## Problem statement
Work out how many lines in the data hold the string "Neural". Reply with only that number.

[Stored data entries]
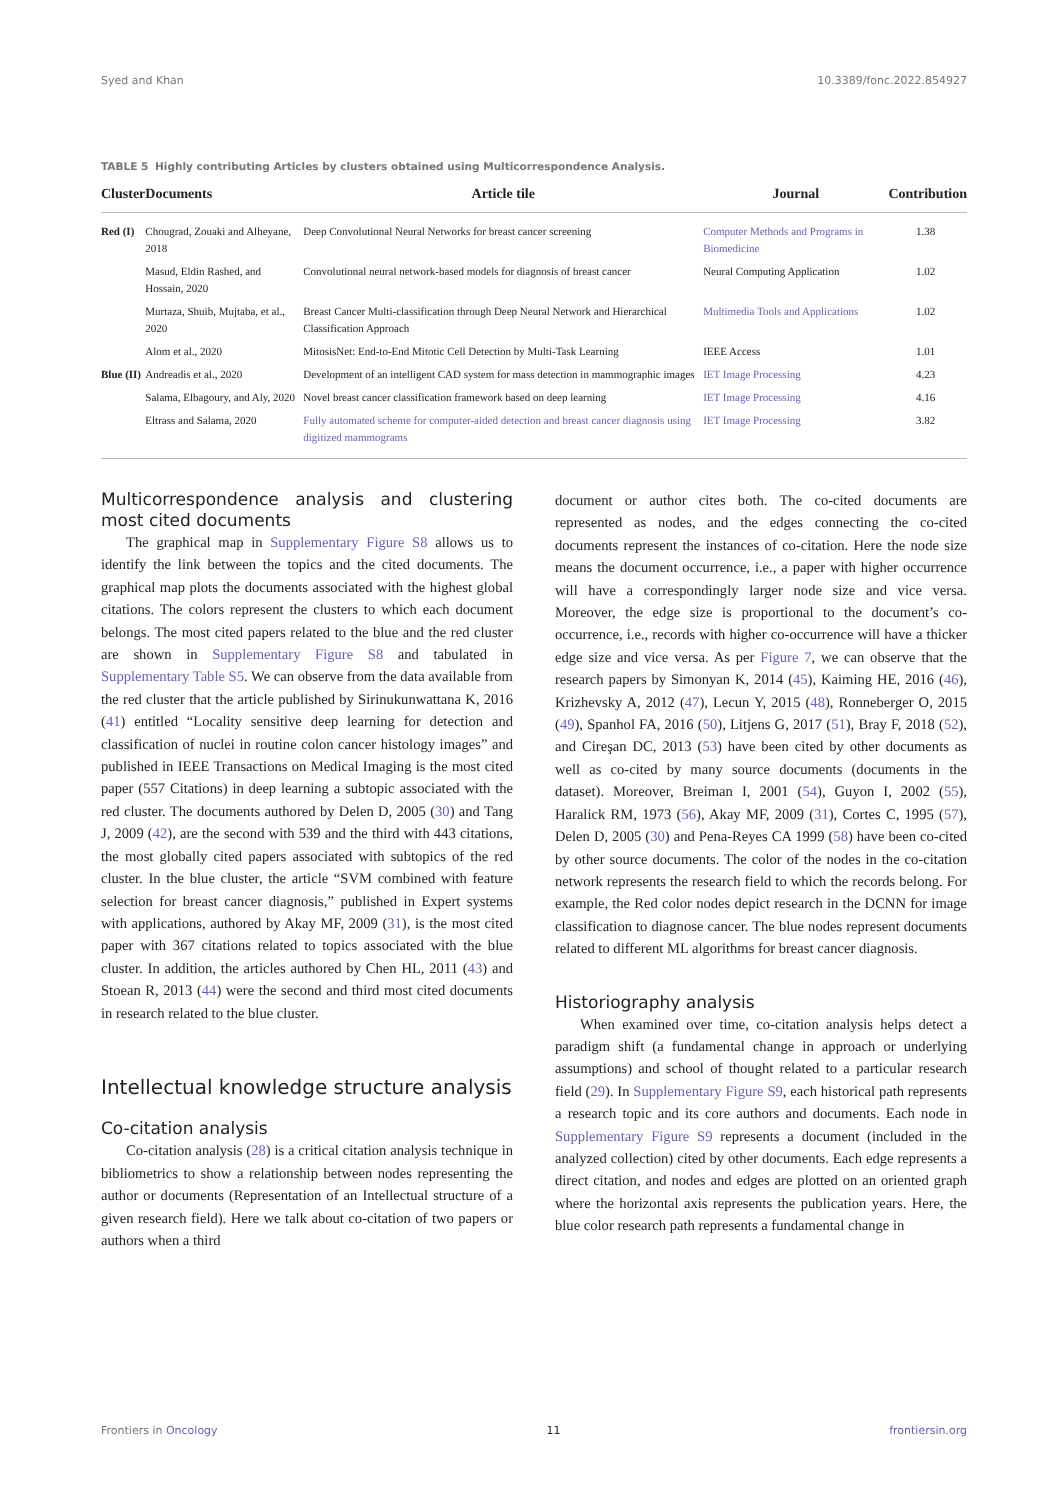Syed and Khan 10.3389/fonc.2022.854927
TABLE 5 Highly contributing Articles by clusters obtained using Multicorrespondence Analysis.
| Cluster | Documents | Article tile | Journal | Contribution |
| --- | --- | --- | --- | --- |
| Red (I) | Chougrad, Zouaki and Alheyane, 2018 | Deep Convolutional Neural Networks for breast cancer screening | Computer Methods and Programs in Biomedicine | 1.38 |
| | Masud, Eldin Rashed, and Hossain, 2020 | Convolutional neural network-based models for diagnosis of breast cancer | Neural Computing Application | 1.02 |
| | Murtaza, Shuib, Mujtaba, et al., 2020 | Breast Cancer Multi-classification through Deep Neural Network and Hierarchical Classification Approach | Multimedia Tools and Applications | 1.02 |
| | Alom et al., 2020 | MitosisNet: End-to-End Mitotic Cell Detection by Multi-Task Learning | IEEE Access | 1.01 |
| Blue (II) | Andreadis et al., 2020 | Development of an intelligent CAD system for mass detection in mammographic images | IET Image Processing | 4.23 |
| | Salama, Elbagoury, and Aly, 2020 | Novel breast cancer classification framework based on deep learning | IET Image Processing | 4.16 |
| | Eltrass and Salama, 2020 | Fully automated scheme for computer-aided detection and breast cancer diagnosis using digitized mammograms | IET Image Processing | 3.82 |
Multicorrespondence analysis and clustering most cited documents
The graphical map in Supplementary Figure S8 allows us to identify the link between the topics and the cited documents. The graphical map plots the documents associated with the highest global citations. The colors represent the clusters to which each document belongs. The most cited papers related to the blue and the red cluster are shown in Supplementary Figure S8 and tabulated in Supplementary Table S5. We can observe from the data available from the red cluster that the article published by Sirinukunwattana K, 2016 (41) entitled “Locality sensitive deep learning for detection and classification of nuclei in routine colon cancer histology images” and published in IEEE Transactions on Medical Imaging is the most cited paper (557 Citations) in deep learning a subtopic associated with the red cluster. The documents authored by Delen D, 2005 (30) and Tang J, 2009 (42), are the second with 539 and the third with 443 citations, the most globally cited papers associated with subtopics of the red cluster. In the blue cluster, the article “SVM combined with feature selection for breast cancer diagnosis,” published in Expert systems with applications, authored by Akay MF, 2009 (31), is the most cited paper with 367 citations related to topics associated with the blue cluster. In addition, the articles authored by Chen HL, 2011 (43) and Stoean R, 2013 (44) were the second and third most cited documents in research related to the blue cluster.
Intellectual knowledge structure analysis
Co-citation analysis
Co-citation analysis (28) is a critical citation analysis technique in bibliometrics to show a relationship between nodes representing the author or documents (Representation of an Intellectual structure of a given research field). Here we talk about co-citation of two papers or authors when a third
document or author cites both. The co-cited documents are represented as nodes, and the edges connecting the co-cited documents represent the instances of co-citation. Here the node size means the document occurrence, i.e., a paper with higher occurrence will have a correspondingly larger node size and vice versa. Moreover, the edge size is proportional to the document’s co-occurrence, i.e., records with higher co-occurrence will have a thicker edge size and vice versa. As per Figure 7, we can observe that the research papers by Simonyan K, 2014 (45), Kaiming HE, 2016 (46), Krizhevsky A, 2012 (47), Lecun Y, 2015 (48), Ronneberger O, 2015 (49), Spanhol FA, 2016 (50), Litjens G, 2017 (51), Bray F, 2018 (52), and Cireşan DC, 2013 (53) have been cited by other documents as well as co-cited by many source documents (documents in the dataset). Moreover, Breiman I, 2001 (54), Guyon I, 2002 (55), Haralick RM, 1973 (56), Akay MF, 2009 (31), Cortes C, 1995 (57), Delen D, 2005 (30) and Pena-Reyes CA 1999 (58) have been co-cited by other source documents. The color of the nodes in the co-citation network represents the research field to which the records belong. For example, the Red color nodes depict research in the DCNN for image classification to diagnose cancer. The blue nodes represent documents related to different ML algorithms for breast cancer diagnosis.
Historiography analysis
When examined over time, co-citation analysis helps detect a paradigm shift (a fundamental change in approach or underlying assumptions) and school of thought related to a particular research field (29). In Supplementary Figure S9, each historical path represents a research topic and its core authors and documents. Each node in Supplementary Figure S9 represents a document (included in the analyzed collection) cited by other documents. Each edge represents a direct citation, and nodes and edges are plotted on an oriented graph where the horizontal axis represents the publication years. Here, the blue color research path represents a fundamental change in
Frontiers in Oncology 11 frontiersin.org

## Exercise output
3